Directives:
A. Please echo the forum post about scraping a university website, starting at "I recently took" and ending at "a hex string.".
B. Say whether each statement agrees with the forum post about scraping a university website. Answer yes or no, quoting the words that decide it.
(i) The writer has used Python for many years.
(ii) The code sets up a session object that keeps the cookies it receives.
(iii) The 11th tag on the login page looks like a hex string.
C. Pick up the forum post about scraping a university website right after its last line and keep writing it.

Selected text:
┄┄┄┄┄┄┄┄┄┄

1

I recently took up Python and decided to start my first project which involves scraping my University's website. Right now I am stuck since I can't get past the login page. Basically I am facing the exact same issue described in this question.

From my limited understanding and as per the last comment posted by @t.m.adam, it seems like that I need use inspect element on the login page, search for the 11th tag and parse the js code with regex. I am pretty much lost though since the 11th tag looks nothing like a hex string.

I am posting my code below for reference:

import requests 
from bs4 import BeautifulSoup 


# all cookies received will be stored in the session object
s = requests.Session()

┄┄┄┄┄┄┄┄┄┄

Data shown:
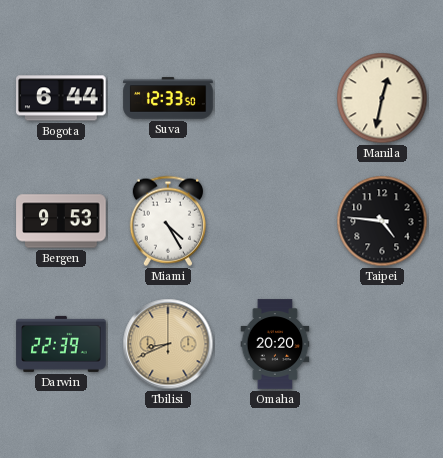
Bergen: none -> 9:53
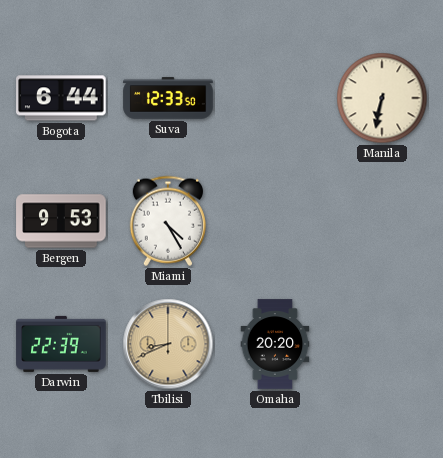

┄┄┄┄┄┄┄┄┄┄

Exercise results:
A.
I recently took up Python and decided to start my first project which involves scraping my University's website. Right now I am stuck since I can't get past the login page. Basically I am facing the exact same issue described in this question.

From my limited understanding and as per the last comment posted by @t.m.adam, it seems like that I need use inspect element on the login page, search for the 11th tag and parse the js code with regex. I am pretty much lost though since the 11th tag looks nothing like a hex string.

B.
(i) No: "I recently took up Python"
(ii) Yes: "all cookies received will be stored in the session object"
(iii) No: "the 11th tag looks nothing like a hex string"

C.
headers = {
    'User-Agent': 'Mozilla/5.0 (X11; Linux x86_64; rv:80.0) Gecko/20100101 Firefox/80.0',
    'Accept': 'text/html,application/xhtml+xml,application/xml;q=0.9,image/webp,*/*;q=0.8',
    'Accept-Language': 'en-US,en;q=0.5',
    'Content-Type': 'application/x-www-form-urlencoded',
    'Origin': 'https://student.cc.uoc.gr',
    'DNT': '1',
    'Connection': 'keep-alive',
    'Referer': 'https://student.cc.uoc.gr/login.asp?mnuID=student&autologoff=1',
    'Upgrade-Insecure-Requests': '1',
}

data = {
  'userName': '*****',
  'pwd': '*****',
  'submit1': '%C5%DF%F3%EF%E4%EF%F2',
  'loginTrue': 'login',
}

# Add headers in session.
s.headers.update(headers)


page = s.get('https://student.cc.uoc.gr')

login = s.post('https://student.cc.uoc.gr/login.asp', data=data)

home_page = s.get("https://student.cc.uoc.gr/studentMain.asp")

target = s.get("https://student.cc.uoc.gr/stud_CResults.asp")

soup = BeautifulSoup(target.content,"lxml", from_encoding='utf8')
print(soup.text)
mike s.
  • 13
  • 2

1 Answers1

0

There is an aditionnal param that is loaded dynamically via a script loaded in jsfuck. You will need to decode that string. It's straightforward to decode it in JS but will require a library in python, there is this python project but you can also make a small script in (from this):

"use strict"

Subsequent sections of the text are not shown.